The IMF and European Commission officials have encouraged France and its eurozone partners not to fixate on deficit reduction targets if it would exacerbate the bloc’s debt crisis.
The head of an IMF mission in France, Edward Gardner, urged officials in Paris last week to consider their budget targets for next year “in a broader European context.”
The IMF and the EU Commission expect the French public deficit to amount to 3.5 percent of GDP next year.
They do not believe France can reach its 3 percent goal, the eurozone limit, without additional measures that could aggravate an already tenuous economic situation.
“The credibility of the medium term orientation policy” was more important than a specific deficit target, Gardner told reporters.
Loosening the criteria would “be more effective, more credible in a coordinated fashion” across the 17-nation eurozone, he said.

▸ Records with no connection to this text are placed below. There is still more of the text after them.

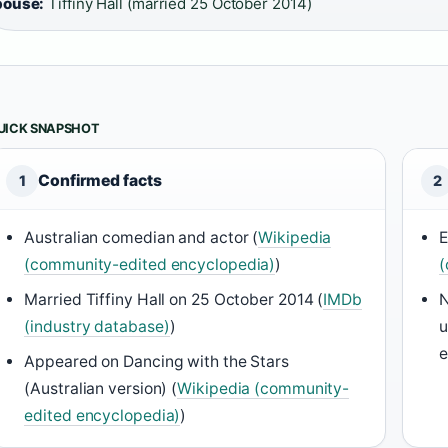
pouse:
Tiffiny Hall (married 25 October 2014)
UICK SNAPSHOT
Confirmed facts
1
2
Australian comedian and actor (
Wikipedia
E
(community-edited encyclopedia)
)
(
Married Tiffiny Hall on 25 October 2014 (
IMDb
N
(industry database)
)
u
e
Appeared on Dancing with the Stars
(Australian version) (
Wikipedia (community-
edited encyclopedia)
)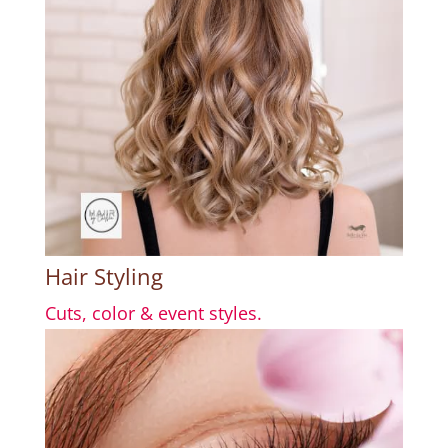
Hair Styling
Cuts, color & event styles.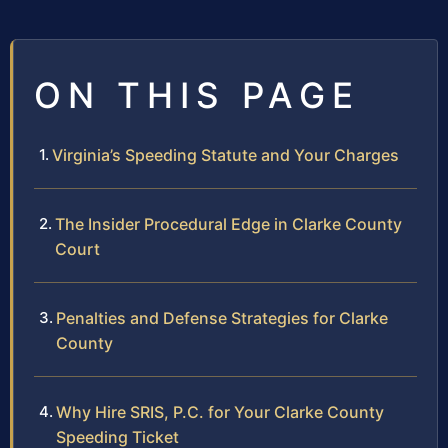
ON THIS PAGE
Virginia’s Speeding Statute and Your Charges
The Insider Procedural Edge in Clarke County
Court
Penalties and Defense Strategies for Clarke
County
Why Hire SRIS, P.C. for Your Clarke County
Speeding Ticket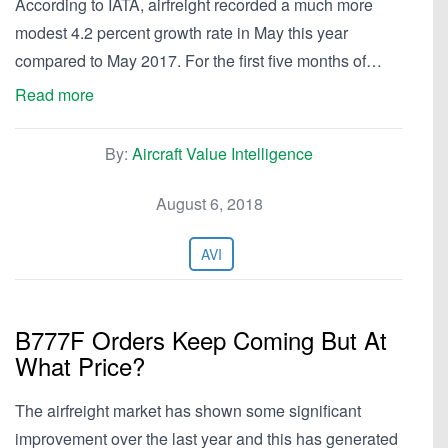
According to IATA, airfreight recorded a much more
modest 4.2 percent growth rate in May this year
compared to May 2017. For the first five months of…
Read more
By:
Aircraft Value Intelligence
August 6, 2018
AVI
B777F Orders Keep Coming But At
What Price?
The airfreight market has shown some significant
improvement over the last year and this has generated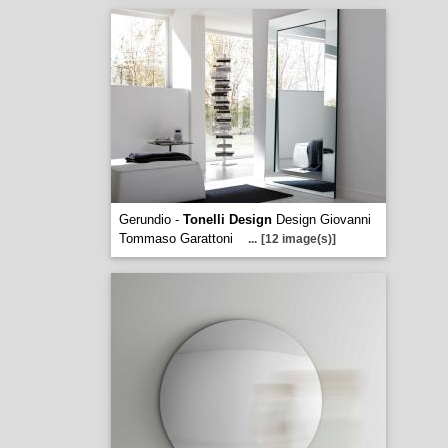
Gerundio -
Tonelli Design
Design Giovanni
Tommaso Garattoni
...
[12 image(s)]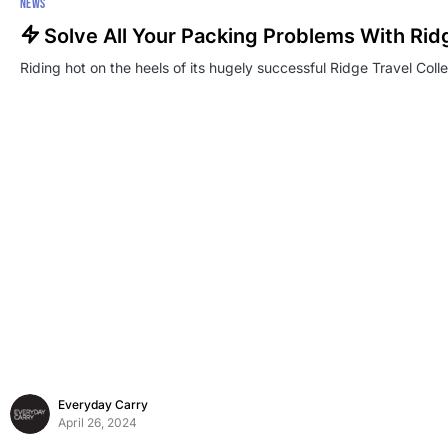
NEWS
Solve All Your Packing Problems With Rid
Riding hot on the heels of its hugely successful Ridge Travel Colle
Everyday Carry
April 26, 2024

In Portugal the public deficit fell at the end of the third quarter to 5.6 percent of GDP from 6.7 percent at the same point a year earlier, while neighboring Spain has promised to slash its deficit to 3 percent by 2014 from a blowout shortfall equal to 9.4 percent of output last year.
Germany expects its budget to be in balance this year, two years ahead of schedule, but IMF managing director Christine Lagarde has suggested that Berlin ease up a bit in its drive for healthy finances.
“Germany ... and others ... can allow themselves to go a little more slowly than others in the push to straighten out their public finances,” Lagarde told the German weekly Die Zeit in comments published last week.
Her call echoed other European voices that are now arguing for greater emphasis on growth rather than austerity measures.
“The IMF is beginning to understand that the French situation has become dangerous,” ACDefi consulting group economist Marc Touati said.
Unemployment is climbing and the economy is still struggling, he said.
The IMF was “trying to prepare public opinion” for missed government targets, Touati added.
“This is not really a new position,” Frederique Cerisier at the French bank BNP Paribas said of Lagarde’s recent remarks.
She acknowledged that some international institutions were “placing added emphasis” on the need to cut deficits more gradually.
Tomorrow, the EU’s ‘fiscal compact,’ a hard-won step towards tighter economic coordination agreed as part of efforts to tame the debilitating debt crisis, takes effect.
Finalized in March, 25 of the 27 EU member states accepted a “balanced budget rule” in the compact to ensure that governments would no longer run the massive budget deficits which drove the debt crisis and nearly sank the euro.
However, as the European debt crisis drags on and economies flounder, the idea of allowing governments more time to straighten out their finances has gained ground.
European Economic Affairs Commissioner Ollie Rehn said last week that France needed more reforms rather than more austerity.
“Once you have a credible medium-term budget strategy, backed up by reforms, you can have a slower adjustment,” he told French daily Le Monde.